Philip Gross: TS Eliot prize a "coming of age"
TS Eliot Prize winner, Philip Gross, who beat off competition from better-known poets last night to take the £15,000 prize, hailed his victory as a “coming of age” today.
The 57 year old has not won a major poetry award for 28 years, but last night took the largest cash prize in British poetry for his collection inspired by the Bristol Channel, The Water Table.
Gross said: “It was a strange feeling, a bit like a coming of age, which is an odd thing to find myself saying at the age of 57. It’s like growing up as a poet actually.”
He added that he had not been “in the slightest bit” confident of winning, but was pleased to be on the shortlist amongst his peers, some of whom he said were his elders in terms of worldly reputation, if not of age.

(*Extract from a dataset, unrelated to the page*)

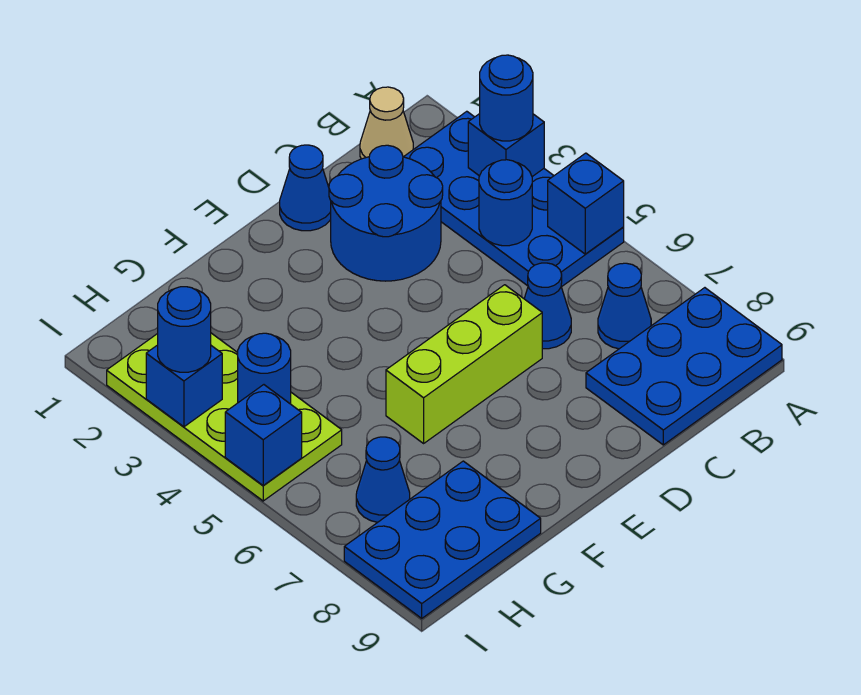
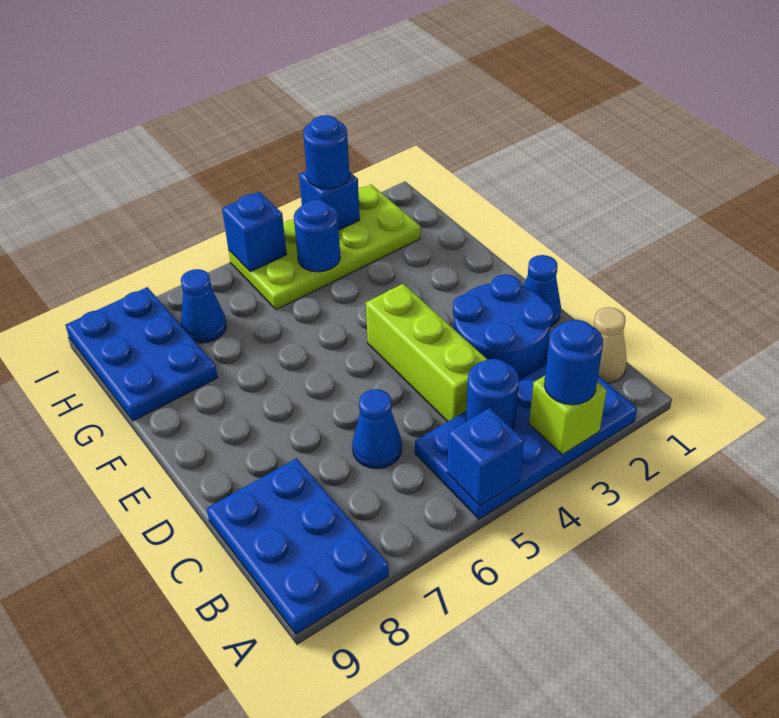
blue brick A3 level 2 -> lime brick A3 level 2
blue cone B7 level 1 -> none
lime brick D6:F6 level 1 -> lime brick C4:E4 level 1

Simon Armitage, chair of the judging panel, praised Gross’ patient and metaphysical work in The Water Table and its substantial and powerful poems at last night’s ceremony.
Gross wrote his sixth collection for Bloodaxe Books over the last five years, while teaching near the Severn Estuary at Glamorgan University.
Neil Astley, editor of Bloodaxe said: “I feel it’s long deserved recognition … Just being shortlisted for the prize raises your profile and sales immediately, and winning it really makes a big difference.”
Former winners of the prize include Nobel Laureate Seamus Heaney, as well as Alice Oswald and Hugo Williams, who were both shortlisted for this year’s prize.